Many of the recommendations that Cambodia accepted – such as Canada’s suggestion to “Take the necessary steps to strengthen the legal framework surrounding elections” – echo promises the government has already made in recent months.

Others – like Botswana’s recommendation to “adopt legislative and other measures that promote the enjoyment of freedom of expression” – strike a similar chord to recent calls from the opposition and civil society in the wake of violent crackdowns on public gatherings.

However, Cambodia also deferred several recommendations – including one from Portugal to “lift all restrictions to peaceful demonstrations” – that at times bear a striking similarity to others they had accepted.

For example, despite accepting one recommendation to “Protect the rights of human rights defenders”, it deferred another to defend such workers against “arbitrary arrest”.

Cambodia also supported a recommendation to “continue its efforts for the human rights education and training at all levels”, while deferring another “to provide training for human rights compatible conduct of the police, [and] to prohibit the use of violence by unofficial or plain clothes security forces”.

The government also notably deferred recommendations to reform media ownership, a topic that has come to the fore recently with independent radio broadcaster Mam Sonando’s thwarted efforts to obtain a licence for a TV station.

Cambodia likewise deferred a recommendation to investigate the killing of protesters on January 3, prompting concerns and speculation that the government may be paying closer attention to the commitments it makes on the world stage.

Suon Bunsak, executive secretary of the Cambodian Human Rights Action Committee, said yesterday that Cambodia has a long history of signing its name to human rights conventions while simultaneously struggling to implement them.

“Cambodia is a champion country in ratifying human rights instruments in the ASEAN region,” Bunsak said, while noting at the same time that the country often fails to live up to those commitments.

That was also the case with 2009’s UPR recommendations, which government officials “haven’t done that much” to implement, he said.

The fact that Cambodia did not accept all of this year’s recommendations, he added, could signal that the government isn’t making promises it can’t keep, and may take a more earnest approach to making the recommendations a reality.

“The problem [in the past] is that they did not [take] seriously the implementation of the recommendations,” Bunsak said.

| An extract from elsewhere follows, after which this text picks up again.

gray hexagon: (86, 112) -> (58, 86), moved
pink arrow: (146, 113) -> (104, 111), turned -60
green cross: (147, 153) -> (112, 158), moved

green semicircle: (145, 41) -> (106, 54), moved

A man is beaten by authorities during a clash that erupted last week after protesters were blocked from Phnom Penh’s Freedom Park
A man is beaten by authorities during a clash that erupted last week after protesters were blocked from Phnom Penh’s Freedom Park, where they were intending to gather to rally against low wages. Post Staff

But last week, he continued, “the head of the delegation to the UPR, he made an open and solemn promise to the states who were in the session … that the implementation would actually take place.”

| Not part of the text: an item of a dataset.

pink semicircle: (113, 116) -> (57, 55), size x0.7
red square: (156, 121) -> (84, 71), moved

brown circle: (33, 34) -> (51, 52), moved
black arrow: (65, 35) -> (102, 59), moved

Nonetheless, he said, Cambodia deferring certain recommendations, particularly ones relating to violence against protesters and protections for human rights defenders, was a “worrying” sign.

“These kinds of questions, Cambodia needs to be willing to accept [them],” Bunsak said. “The recommendation relating to the training for authorities in human rights, that should be accepted by the Cambodian government, because recently these authorities have been violating human rights in breaking up demonstrations.

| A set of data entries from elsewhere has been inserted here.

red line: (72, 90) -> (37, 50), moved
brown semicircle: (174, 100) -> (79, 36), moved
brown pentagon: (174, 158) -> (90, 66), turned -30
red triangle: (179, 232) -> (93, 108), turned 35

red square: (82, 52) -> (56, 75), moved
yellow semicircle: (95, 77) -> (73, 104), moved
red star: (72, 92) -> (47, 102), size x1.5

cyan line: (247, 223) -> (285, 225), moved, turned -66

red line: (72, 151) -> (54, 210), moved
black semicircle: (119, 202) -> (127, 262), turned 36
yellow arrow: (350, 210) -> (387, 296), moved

“I think they have to receive all of these kinds of recommendations. These are very relevant to the country right now,” he added.

However, Mak Sambath, deputy head of the government’s Human Rights Committee and leader of Cambodia’s delegation to the UPR, maintained yesterday that the deferment of certain recommendations did not equate to a flat dismissal.

“There were some recommendations related to the events on January 2 and 3, but we have not yet decided which recommendations would be accepted or not. We will have a meeting with the related government institutions, and will report to the government for making a decision,” he said.

“Each country has three months to respond [to the recommendations], and we hope that we will respond maybe in a period of one month.”